▸ **INFORMATION GIVEN**
────────────────
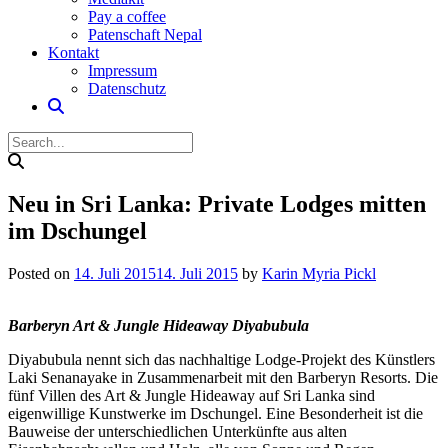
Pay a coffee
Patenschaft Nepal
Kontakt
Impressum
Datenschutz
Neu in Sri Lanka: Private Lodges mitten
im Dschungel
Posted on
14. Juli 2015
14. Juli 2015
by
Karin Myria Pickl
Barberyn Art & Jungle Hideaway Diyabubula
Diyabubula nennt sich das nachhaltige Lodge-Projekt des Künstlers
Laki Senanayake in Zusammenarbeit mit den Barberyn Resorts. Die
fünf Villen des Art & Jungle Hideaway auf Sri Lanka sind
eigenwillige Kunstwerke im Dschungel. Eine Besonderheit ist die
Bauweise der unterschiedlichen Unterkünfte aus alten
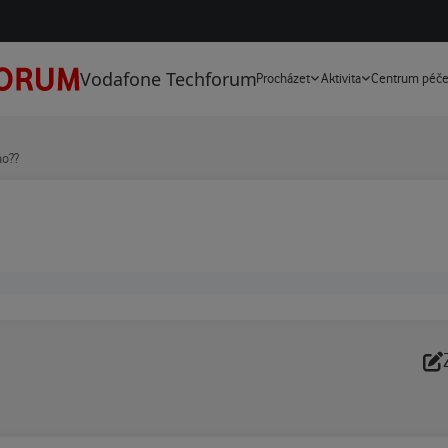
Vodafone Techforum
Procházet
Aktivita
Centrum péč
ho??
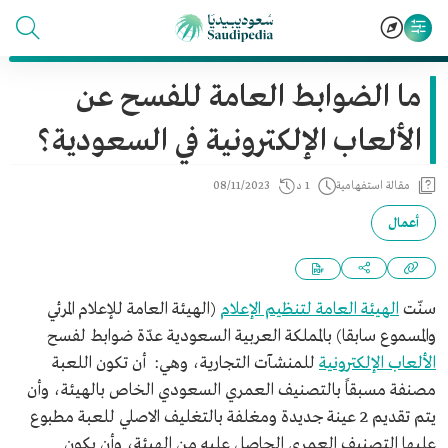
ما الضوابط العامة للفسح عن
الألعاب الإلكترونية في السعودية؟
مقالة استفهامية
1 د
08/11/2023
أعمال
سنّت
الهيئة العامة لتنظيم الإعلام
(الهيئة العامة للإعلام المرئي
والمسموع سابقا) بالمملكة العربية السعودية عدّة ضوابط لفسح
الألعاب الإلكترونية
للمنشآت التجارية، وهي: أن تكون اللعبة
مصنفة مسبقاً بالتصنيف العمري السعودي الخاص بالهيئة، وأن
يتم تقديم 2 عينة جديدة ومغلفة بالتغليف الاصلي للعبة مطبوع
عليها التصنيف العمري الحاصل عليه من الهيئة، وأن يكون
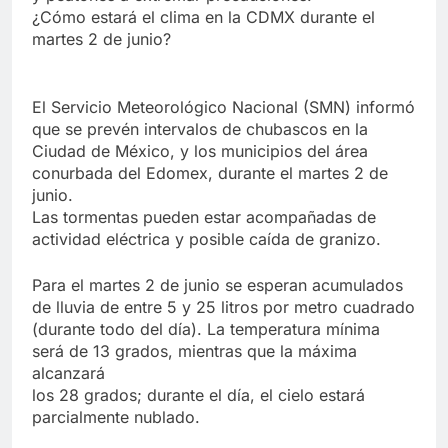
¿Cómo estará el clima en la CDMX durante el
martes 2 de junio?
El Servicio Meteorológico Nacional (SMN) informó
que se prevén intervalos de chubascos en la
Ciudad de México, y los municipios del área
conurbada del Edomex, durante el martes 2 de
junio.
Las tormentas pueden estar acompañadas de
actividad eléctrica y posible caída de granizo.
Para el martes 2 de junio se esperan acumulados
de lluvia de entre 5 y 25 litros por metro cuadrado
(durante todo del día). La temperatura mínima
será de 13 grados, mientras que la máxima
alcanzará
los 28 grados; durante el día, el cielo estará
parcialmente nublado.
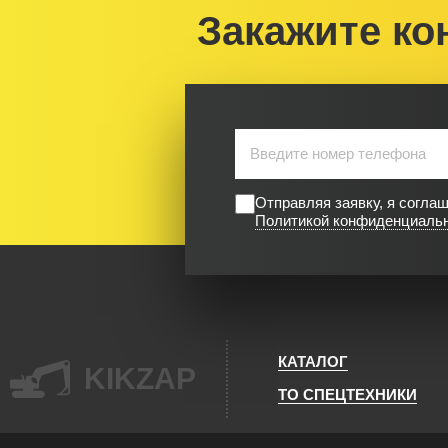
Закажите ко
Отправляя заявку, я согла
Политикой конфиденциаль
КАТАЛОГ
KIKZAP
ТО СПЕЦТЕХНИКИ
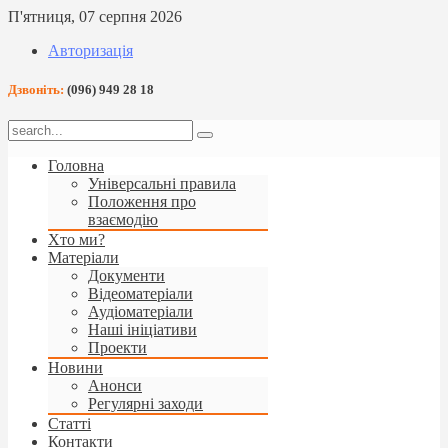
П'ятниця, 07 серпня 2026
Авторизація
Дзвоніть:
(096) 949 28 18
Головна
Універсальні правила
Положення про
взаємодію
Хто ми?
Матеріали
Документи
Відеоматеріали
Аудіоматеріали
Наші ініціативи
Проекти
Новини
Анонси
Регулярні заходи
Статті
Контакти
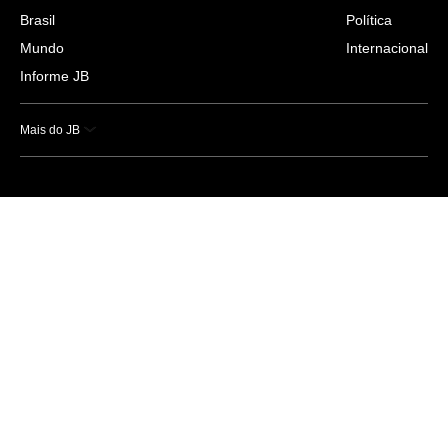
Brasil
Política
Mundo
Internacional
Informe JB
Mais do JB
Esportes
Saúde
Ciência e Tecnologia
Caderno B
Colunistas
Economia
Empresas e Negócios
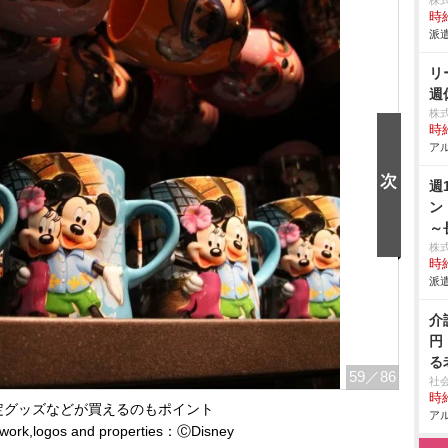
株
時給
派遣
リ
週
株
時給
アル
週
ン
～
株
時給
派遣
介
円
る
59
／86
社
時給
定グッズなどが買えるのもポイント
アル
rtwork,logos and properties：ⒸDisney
────────────────
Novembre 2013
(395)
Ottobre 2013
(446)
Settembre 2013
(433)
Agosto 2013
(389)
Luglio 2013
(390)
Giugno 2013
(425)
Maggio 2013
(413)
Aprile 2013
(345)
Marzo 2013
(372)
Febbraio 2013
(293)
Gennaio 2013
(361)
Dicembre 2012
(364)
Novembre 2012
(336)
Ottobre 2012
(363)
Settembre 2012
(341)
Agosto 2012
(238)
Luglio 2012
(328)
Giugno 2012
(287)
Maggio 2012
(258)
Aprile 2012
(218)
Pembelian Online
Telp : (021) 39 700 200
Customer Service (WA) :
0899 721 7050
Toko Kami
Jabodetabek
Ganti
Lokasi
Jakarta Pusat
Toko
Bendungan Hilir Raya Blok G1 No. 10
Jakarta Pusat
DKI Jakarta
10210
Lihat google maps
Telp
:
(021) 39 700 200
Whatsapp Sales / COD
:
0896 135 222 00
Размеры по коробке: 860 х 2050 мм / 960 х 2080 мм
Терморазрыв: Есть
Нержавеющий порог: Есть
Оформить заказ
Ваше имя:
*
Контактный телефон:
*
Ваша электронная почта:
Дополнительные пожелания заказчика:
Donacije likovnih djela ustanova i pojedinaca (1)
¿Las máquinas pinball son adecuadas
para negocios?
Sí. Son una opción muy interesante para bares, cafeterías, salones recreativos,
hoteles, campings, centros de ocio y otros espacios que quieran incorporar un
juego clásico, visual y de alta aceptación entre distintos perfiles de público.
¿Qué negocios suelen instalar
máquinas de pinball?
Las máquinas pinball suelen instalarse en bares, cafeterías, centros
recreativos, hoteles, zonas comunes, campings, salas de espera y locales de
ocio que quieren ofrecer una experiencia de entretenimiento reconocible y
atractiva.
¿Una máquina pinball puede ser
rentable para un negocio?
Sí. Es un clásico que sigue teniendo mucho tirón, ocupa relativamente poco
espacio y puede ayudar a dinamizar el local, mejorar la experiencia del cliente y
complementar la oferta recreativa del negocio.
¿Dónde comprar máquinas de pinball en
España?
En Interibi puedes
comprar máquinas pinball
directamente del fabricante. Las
────────────────
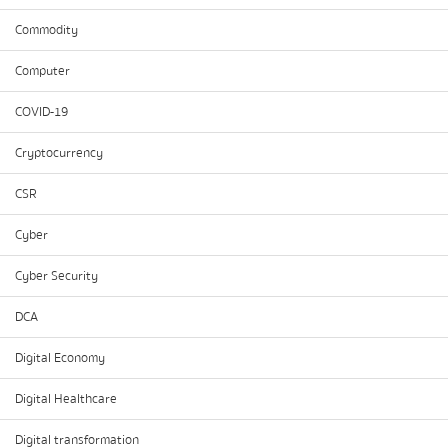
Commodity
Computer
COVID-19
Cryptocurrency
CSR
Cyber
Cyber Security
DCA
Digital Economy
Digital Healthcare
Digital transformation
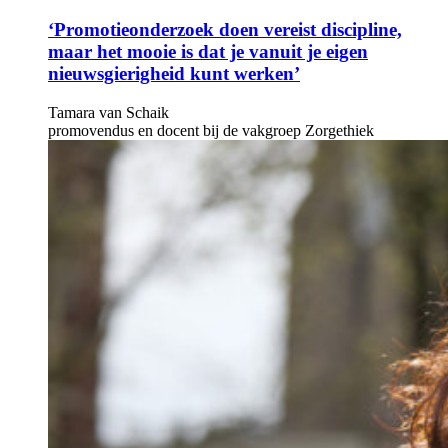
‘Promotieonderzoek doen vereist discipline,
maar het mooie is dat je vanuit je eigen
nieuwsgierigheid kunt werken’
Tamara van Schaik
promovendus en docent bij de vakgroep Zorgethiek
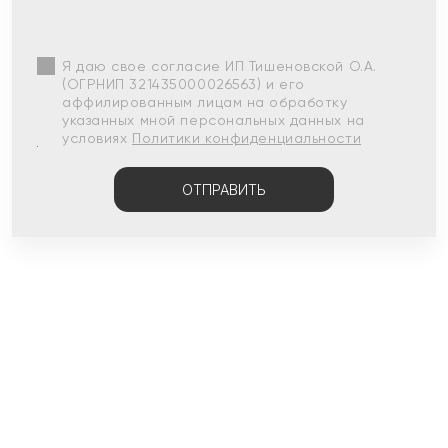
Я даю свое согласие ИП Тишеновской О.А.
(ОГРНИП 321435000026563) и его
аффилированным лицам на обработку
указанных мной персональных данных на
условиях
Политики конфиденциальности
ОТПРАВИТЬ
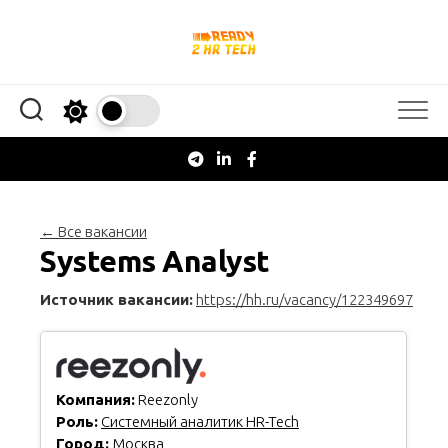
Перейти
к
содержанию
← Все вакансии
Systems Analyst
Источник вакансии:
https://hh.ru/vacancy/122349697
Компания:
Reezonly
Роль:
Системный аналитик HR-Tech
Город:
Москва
────────────────
▸ **REQUIRED ACTION**
What you write out is the stretch of entries from the line containing "Pay a coffee" to the line containing "rtwork,logos and properties：ⒸDisney", word for word, with both end lines and no pictures.

▸ **WRITTEN ANSWER**
Pay a coffee
Patenschaft Nepal
Kontakt
Impressum
Datenschutz
Neu in Sri Lanka: Private Lodges mitten
im Dschungel
Posted on
14. Juli 2015
14. Juli 2015
by
Karin Myria Pickl
Barberyn Art & Jungle Hideaway Diyabubula
Diyabubula nennt sich das nachhaltige Lodge-Projekt des Künstlers
Laki Senanayake in Zusammenarbeit mit den Barberyn Resorts. Die
fünf Villen des Art & Jungle Hideaway auf Sri Lanka sind
eigenwillige Kunstwerke im Dschungel. Eine Besonderheit ist die
Bauweise der unterschiedlichen Unterkünfte aus alten
Vodafone Techforum
Procházet
Aktivita
Centrum péč
ho??
ما الضوابط العامة للفسح عن
الألعاب الإلكترونية في السعودية؟
مقالة استفهامية
1 د
08/11/2023
أعمال
سنّت
الهيئة العامة لتنظيم الإعلام
(الهيئة العامة للإعلام المرئي
والمسموع سابقا) بالمملكة العربية السعودية عدّة ضوابط لفسح
الألعاب الإلكترونية
للمنشآت التجارية، وهي: أن تكون اللعبة
مصنفة مسبقاً بالتصنيف العمري السعودي الخاص بالهيئة، وأن
يتم تقديم 2 عينة جديدة ومغلفة بالتغليف الاصلي للعبة مطبوع
عليها التصنيف العمري الحاصل عليه من الهيئة، وأن يكون
¿Cómo estará el clima en la CDMX durante el
martes 2 de junio?
El Servicio Meteorológico Nacional (SMN) informó
que se prevén intervalos de chubascos en la
Ciudad de México, y los municipios del área
conurbada del Edomex, durante el martes 2 de
junio.
Las tormentas pueden estar acompañadas de
actividad eléctrica y posible caída de granizo.
Para el martes 2 de junio se esperan acumulados
de lluvia de entre 5 y 25 litros por metro cuadrado
(durante todo del día). La temperatura mínima
será de 13 grados, mientras que la máxima
alcanzará
los 28 grados; durante el día, el cielo estará
parcialmente nublado.
Закажите ко
Отправляя заявку, я согла
Политикой конфиденциаль
КАТАЛОГ
KIKZAP
ТО СПЕЦТЕХНИКИ
П'ятниця, 07 серпня 2026
Авторизація
Дзвоніть:
(096) 949 28 18
Головна
Універсальні правила
Положення про
взаємодію
Хто ми?
Матеріали
Документи
Відеоматеріали
Аудіоматеріали
Наші ініціативи
Проекти
Новини
Анонси
Регулярні заходи
Статті
Контакти
Brasil
Política
Mundo
Internacional
Informe JB
Mais do JB
Esportes
Saúde
Ciência e Tecnologia
Caderno B
Colunistas
Economia
Empresas e Negócios
株
時給
派遣
リ
週
株
時給
アル
週
ン
～
株
時給
派遣
介
円
る
59
／86
社
時給
定グッズなどが買えるのもポイント
アル
rtwork,logos and properties：ⒸDisney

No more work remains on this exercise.